En tiempos de incertidumbre, cuando las guerras vuelven a ser una realidad cotidiana y el cambio climático sigue avanzando, una frase pronunciada por Stephen Hawking (1942 -2018) hace 20 años obliga a reflexionar sobre los riesgos que corre la vida tal como la conocemos.
“Creo que la vida en la Tierra está ante un riesgo cada vez mayor de ser destruida por un desastre, como una guerra nuclear repentina, un virus creado genéticamente u otros peligros”, expresó el físico en marzo de 2006 antes de dar una conferencia sobre el origen del universo en Hong Kong.
La reflexión refiere a la vulnerabilidad de la humanidad frente a su propio desarrollo tecnológico y político. Lejos de ser una afirmación catastrofista, sin fundamente, se basa en una mirada científica y estadística sobre los riesgos globales.
Para Hawking, el avance del conocimiento implica un riesgo: la capacidad de autodestrucción. La energía nuclear, la biotecnología y la inteligencia artificial representan logros extraordinarios. Pero también pueden convertirse en amenazas para la supervivencia.
El físico nos dejó varias citas que invitan a la reflexión en distintos ámbitos:
• «Por muy difícil que parezca la vida, siempre hay algo que puedes hacer y en lo que puedes tener éxito. Lo importante es no rendirse.»

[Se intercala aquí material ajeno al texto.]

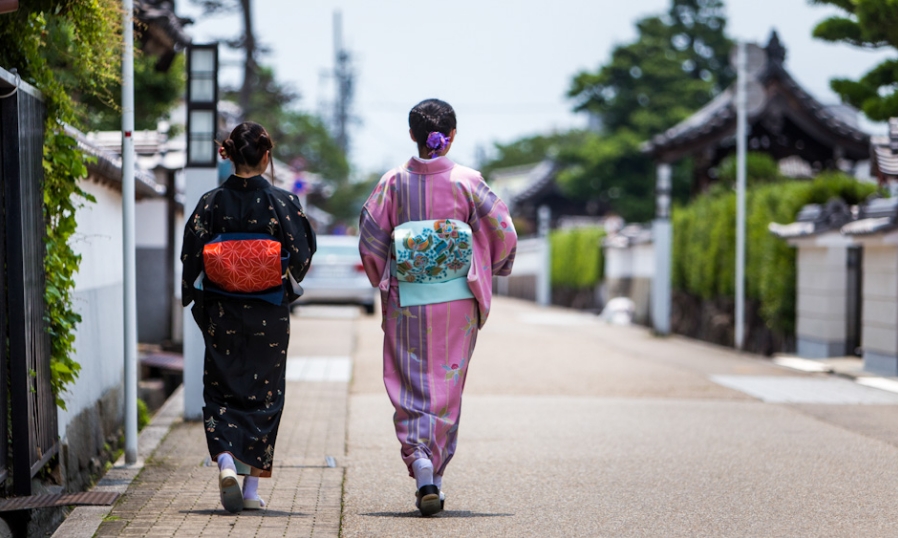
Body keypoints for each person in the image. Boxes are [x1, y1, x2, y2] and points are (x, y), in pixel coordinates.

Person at [358, 99, 517, 516]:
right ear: (452, 135)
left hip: (408, 298)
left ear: (412, 134)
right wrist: (489, 266)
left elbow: (372, 236)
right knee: (447, 383)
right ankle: (436, 474)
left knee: (411, 380)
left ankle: (420, 460)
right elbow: (503, 230)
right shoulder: (469, 181)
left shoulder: (393, 182)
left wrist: (384, 275)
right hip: (458, 300)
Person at [181, 121, 316, 513]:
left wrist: (197, 300)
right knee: (265, 395)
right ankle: (252, 490)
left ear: (228, 154)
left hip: (222, 312)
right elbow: (303, 256)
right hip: (267, 312)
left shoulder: (210, 202)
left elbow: (191, 257)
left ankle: (224, 460)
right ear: (266, 155)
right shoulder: (284, 202)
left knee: (221, 390)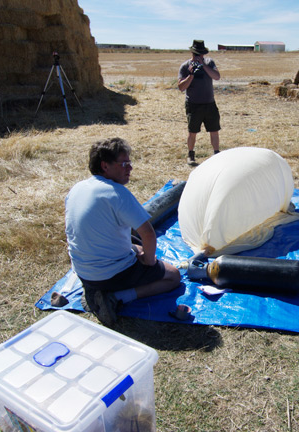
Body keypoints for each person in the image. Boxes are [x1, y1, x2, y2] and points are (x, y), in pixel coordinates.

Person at [65, 138, 181, 327]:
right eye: (124, 164)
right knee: (173, 275)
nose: (130, 168)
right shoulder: (116, 193)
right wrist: (149, 262)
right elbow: (149, 234)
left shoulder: (77, 188)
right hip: (109, 275)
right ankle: (115, 297)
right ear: (105, 166)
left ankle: (94, 291)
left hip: (83, 271)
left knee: (135, 245)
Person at [178, 39, 221, 166]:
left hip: (209, 103)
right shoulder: (185, 66)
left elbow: (217, 76)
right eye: (196, 54)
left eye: (201, 54)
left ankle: (217, 154)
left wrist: (204, 65)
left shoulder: (209, 62)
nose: (198, 56)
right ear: (192, 53)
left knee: (214, 130)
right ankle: (191, 155)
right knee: (192, 132)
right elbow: (181, 87)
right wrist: (190, 75)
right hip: (193, 104)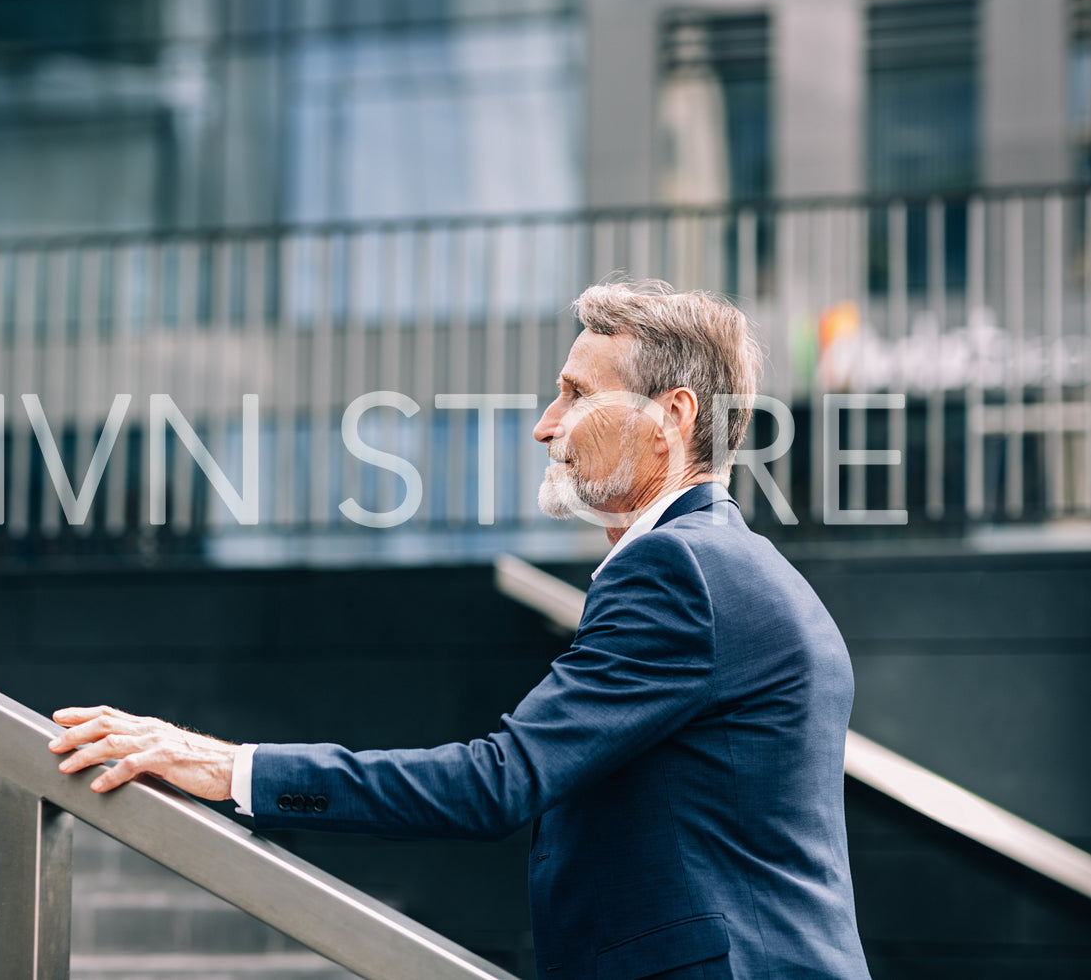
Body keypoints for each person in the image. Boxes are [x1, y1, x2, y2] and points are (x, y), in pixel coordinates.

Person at [49, 280, 871, 979]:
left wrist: (228, 767)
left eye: (577, 395)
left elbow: (496, 783)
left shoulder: (681, 574)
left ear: (673, 415)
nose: (546, 425)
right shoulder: (728, 566)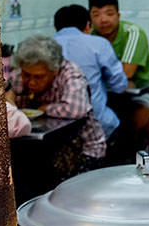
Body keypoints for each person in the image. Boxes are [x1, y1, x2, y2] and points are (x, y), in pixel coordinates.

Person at [7, 35, 106, 174]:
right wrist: (9, 102)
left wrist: (44, 108)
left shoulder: (70, 73)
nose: (31, 82)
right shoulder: (19, 75)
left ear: (54, 71)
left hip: (83, 148)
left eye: (39, 77)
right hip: (37, 147)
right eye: (27, 75)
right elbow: (3, 101)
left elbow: (76, 109)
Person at [88, 0, 149, 133]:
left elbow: (126, 72)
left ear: (118, 15)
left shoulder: (133, 33)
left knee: (132, 124)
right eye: (96, 15)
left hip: (140, 95)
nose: (103, 20)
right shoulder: (90, 36)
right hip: (104, 94)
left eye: (109, 14)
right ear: (90, 19)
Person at [54, 3, 128, 139]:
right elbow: (120, 85)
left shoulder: (44, 45)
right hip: (95, 124)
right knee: (118, 120)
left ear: (56, 27)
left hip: (55, 123)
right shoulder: (99, 44)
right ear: (88, 26)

• «Si queremos sobrevivir como especie, debemos extendernos hacia las estrellas.»
• «La inteligencia artificial podría ser el peor evento en la historia de nuestra civilización.»
• «Considero al cerebro como una computadora que dejará de funcionar cuando fallen sus componentes.»
• «La ciencia siempre ganará, porque funciona.»
• «Solo somos una raza avanzada de monos en un planeta menor de una estrella promedio. Pero podemos entender el universo.»
Considerado como uno de los científicos más influyentes del siglo XX, después de Albert Einstein, Stephen Hawking (1942 -2018) nació en Oxford, Inglaterra, siendo el mayor de cuatro hermanos en una familia de intelectuales: su padre era catedrático del University College de esa ciudad.
Con una intensa curiosidad, siempre se interesó por las matemáticas y la física, ya que las ciencias naturales le parecían demasiado inexactas. Alumno mediocre en el bachillerato, logró ingresar en Oxford en 1959 y luego, gracias a una beca, realizó estudios de posgrado en Universidad de Cambridge, donde se especializó en física teórica y cosmología.
En 1979 asumió como titular de la cátedra Lucasian de Matemáticas, fundada en 1663, cuando fue ocupada por Isaac Newton. Por aquellos años realizó un viaje a Oriente Medio y contrajo un virus, que le produjo esclerosis lateral amiotrófica (ELA).
La enfermedad destruye las células del sistema nervioso central, pero el cerebro se mantiene lúcido. Los médicos le diagnosticaron menos de dos años de vida. Pero Hawking siguió adelante. En 1974 expuso sus teorías sobre los agujeros negros en el laboratorio Rutherford.
Recibidas con algo de escepticismo al principio, luego tuvieron un enorme impacto. Tanto que Hawking ingresó en la Royal Society, recibió el Premio Albert Einstein y fue nombrado Caballero del Imperio Británico.
Stephen Hawking elaboró muchas publicaciones, pero dos de sus libros de divulgación se convirtieron en best-seller: Una breve historia del tiempo (1988) y Brevísima historia del tiempo (2005).